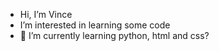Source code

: - Hi, I’m Vince
- I’m interested in learning some code
- 🌱 I’m currently learning python, html and css?
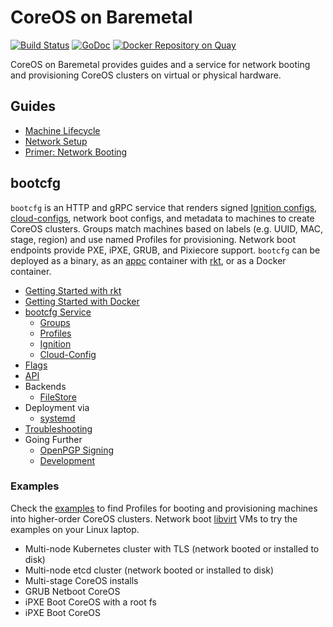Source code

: 
# CoreOS on Baremetal

[![Build Status](https://travis-ci.org/coreos/coreos-baremetal.svg?branch=master)](https://travis-ci.org/coreos/coreos-baremetal) [![GoDoc](https://godoc.org/github.com/coreos/coreos-baremetal?status.png)](https://godoc.org/github.com/coreos/coreos-baremetal) [![Docker Repository on Quay](https://quay.io/repository/coreos/bootcfg/status "Docker Repository on Quay")](https://quay.io/repository/coreos/bootcfg)

CoreOS on Baremetal provides guides and a service for network booting and provisioning CoreOS clusters on virtual or physical hardware.

## Guides

* [Machine Lifecycle](Documentation/machine-lifecycle.md)
* [Network Setup](Documentation/network-setup.md)
* [Primer: Network Booting](Documentation/network-booting.md)

## bootcfg

`bootcfg` is an HTTP and gRPC service that renders signed [Ignition configs](https://coreos.com/ignition/docs/latest/what-is-ignition.html), [cloud-configs](https://coreos.com/os/docs/latest/cloud-config.html), network boot configs, and metadata to machines to create CoreOS clusters. Groups match machines based on labels (e.g. UUID, MAC, stage, region) and use named Profiles for provisioning. Network boot endpoints provide PXE, iPXE, GRUB, and Pixiecore support. `bootcfg` can be deployed as a binary, as an [appc](https://github.com/appc/spec) container with [rkt](https://coreos.com/rkt/docs/latest/), or as a Docker container.

* [Getting Started with rkt](Documentation/getting-started-rkt.md)
* [Getting Started with Docker](Documentation/getting-started-docker.md)
* [bootcfg Service](Documentation/bootcfg.md)
    * [Groups](Documentation/bootcfg.md#groups-and-metadata)
    * [Profiles](Documentation/bootcfg.md#profiles)
    * [Ignition](Documentation/ignition.md)
    * [Cloud-Config](Documentation/cloud-config.md)
* [Flags](Documentation/config.md)
* [API](Documentation/api.md)
* Backends
    * [FileStore](Documentation/bootcfg.md#data)
* Deployment via
    * [systemd](Documentation/deployment.md#systemd)
* [Troubleshooting](Documentation/troubleshooting.md)
* Going Further
    * [OpenPGP Signing](Documentation/openpgp.md)
    * [Development](Documentation/dev/develop.md)

### Examples

Check the [examples](examples) to find Profiles for booting and provisioning machines into higher-order CoreOS clusters. Network boot [libvirt](scripts/README.md#libvirt) VMs to try the examples on your Linux laptop.

* Multi-node Kubernetes cluster with TLS (network booted or installed to disk)
* Multi-node etcd cluster (network booted or installed to disk)
* Multi-stage CoreOS installs
* GRUB Netboot CoreOS
* iPXE Boot CoreOS with a root fs
* iPXE Boot CoreOS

■ ■ ■

> What is required: Copy each entry exactly as written. Images should not appear in the copy.

> Exercise result:
Source code

: - Hi, I’m Vince
- I’m interested in learning some code
- 🌱 I’m currently learning python, html and css?
Source code

: 
# CoreOS on Baremetal

[![Build Status](https://travis-ci.org/coreos/coreos-baremetal.svg?branch=master)](https://travis-ci.org/coreos/coreos-baremetal) [![GoDoc](https://godoc.org/github.com/coreos/coreos-baremetal?status.png)](https://godoc.org/github.com/coreos/coreos-baremetal) [![Docker Repository on Quay](https://quay.io/repository/coreos/bootcfg/status "Docker Repository on Quay")](https://quay.io/repository/coreos/bootcfg)

CoreOS on Baremetal provides guides and a service for network booting and provisioning CoreOS clusters on virtual or physical hardware.

## Guides

* [Machine Lifecycle](Documentation/machine-lifecycle.md)
* [Network Setup](Documentation/network-setup.md)
* [Primer: Network Booting](Documentation/network-booting.md)

## bootcfg

`bootcfg` is an HTTP and gRPC service that renders signed [Ignition configs](https://coreos.com/ignition/docs/latest/what-is-ignition.html), [cloud-configs](https://coreos.com/os/docs/latest/cloud-config.html), network boot configs, and metadata to machines to create CoreOS clusters. Groups match machines based on labels (e.g. UUID, MAC, stage, region) and use named Profiles for provisioning. Network boot endpoints provide PXE, iPXE, GRUB, and Pixiecore support. `bootcfg` can be deployed as a binary, as an [appc](https://github.com/appc/spec) container with [rkt](https://coreos.com/rkt/docs/latest/), or as a Docker container.

* [Getting Started with rkt](Documentation/getting-started-rkt.md)
* [Getting Started with Docker](Documentation/getting-started-docker.md)
* [bootcfg Service](Documentation/bootcfg.md)
    * [Groups](Documentation/bootcfg.md#groups-and-metadata)
    * [Profiles](Documentation/bootcfg.md#profiles)
    * [Ignition](Documentation/ignition.md)
    * [Cloud-Config](Documentation/cloud-config.md)
* [Flags](Documentation/config.md)
* [API](Documentation/api.md)
* Backends
    * [FileStore](Documentation/bootcfg.md#data)
* Deployment via
    * [systemd](Documentation/deployment.md#systemd)
* [Troubleshooting](Documentation/troubleshooting.md)
* Going Further
    * [OpenPGP Signing](Documentation/openpgp.md)
    * [Development](Documentation/dev/develop.md)

### Examples

Check the [examples](examples) to find Profiles for booting and provisioning machines into higher-order CoreOS clusters. Network boot [libvirt](scripts/README.md#libvirt) VMs to try the examples on your Linux laptop.

* Multi-node Kubernetes cluster with TLS (network booted or installed to disk)
* Multi-node etcd cluster (network booted or installed to disk)
* Multi-stage CoreOS installs
* GRUB Netboot CoreOS
* iPXE Boot CoreOS with a root fs
* iPXE Boot CoreOS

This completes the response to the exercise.